- **THE TASK**: Line by line, print the records exactly as they are, dropping the pictures.

◇ ◇ ◇ ◇ ◇ ◇ ◇

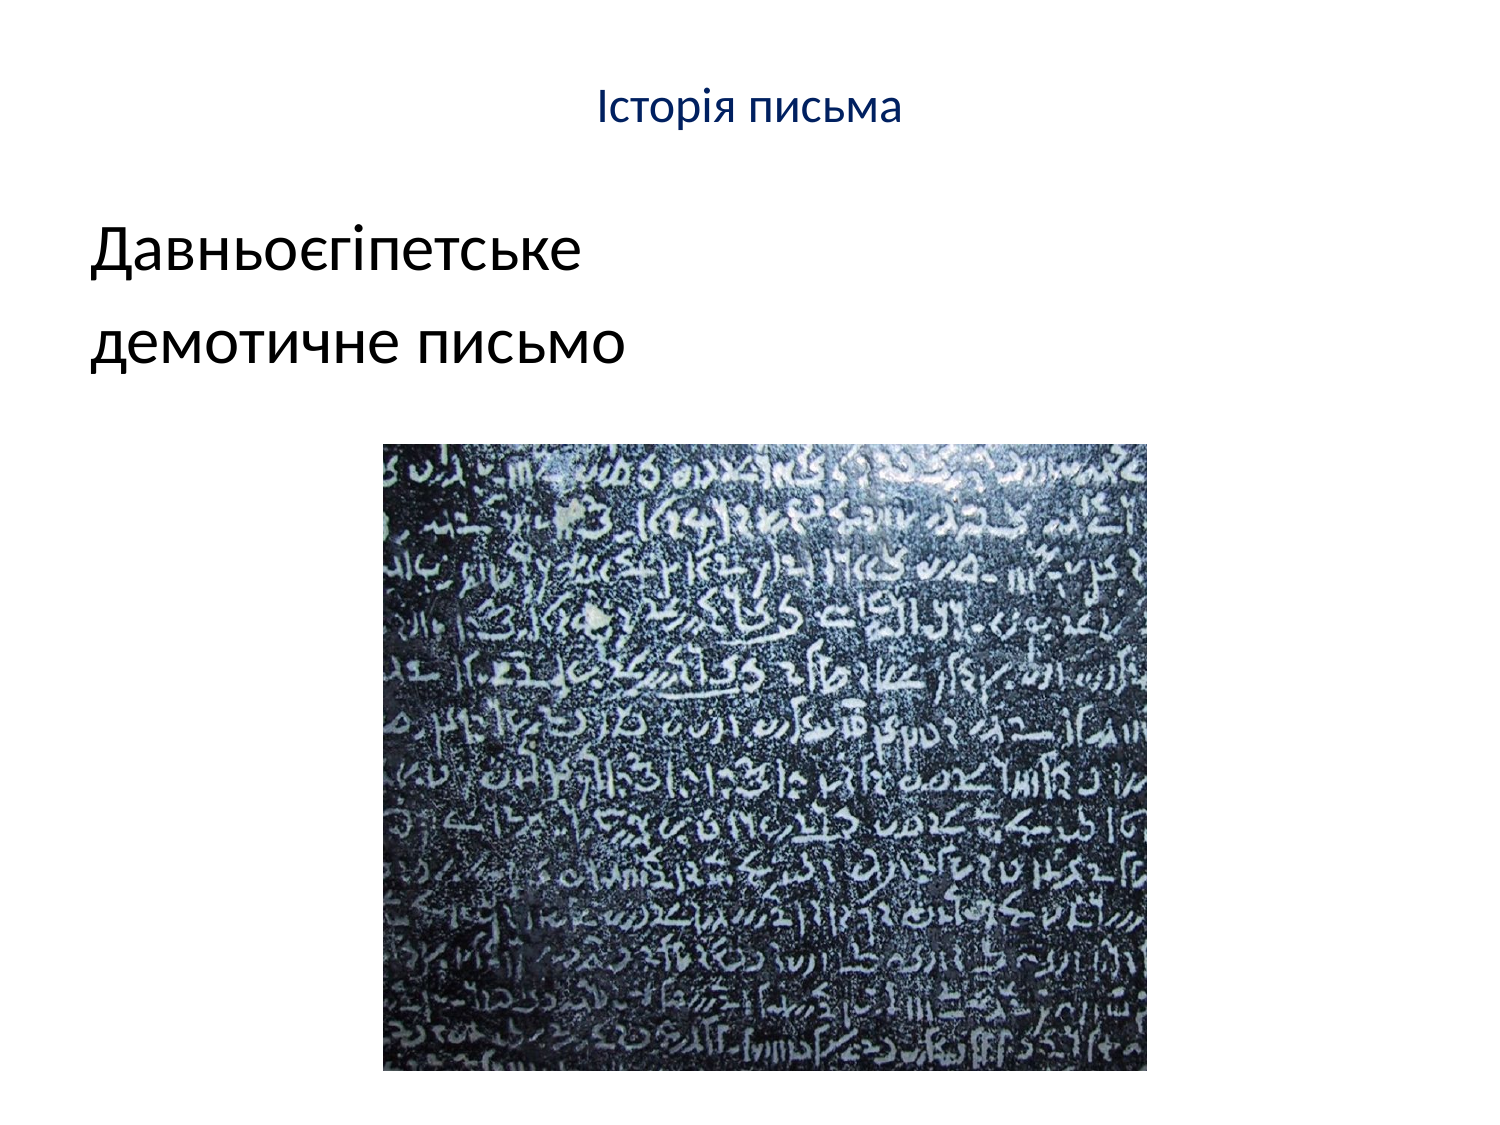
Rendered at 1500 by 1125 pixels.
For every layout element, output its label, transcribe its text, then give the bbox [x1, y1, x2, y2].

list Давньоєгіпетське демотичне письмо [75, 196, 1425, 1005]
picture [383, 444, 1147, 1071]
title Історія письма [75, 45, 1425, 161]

◇ ◇ ◇ ◇ ◇ ◇ ◇

- **ANSWER TO THIS EXERCISE**:
Rendered at 1500 by 1125 pixels.
For every layout element, output its label, transcribe its text, then give the bbox [x1, y1, x2, y2].

list Давньоєгіпетське демотичне письмо [75, 196, 1425, 1005]
picture [383, 444, 1147, 1071]
title Історія письма [75, 45, 1425, 161]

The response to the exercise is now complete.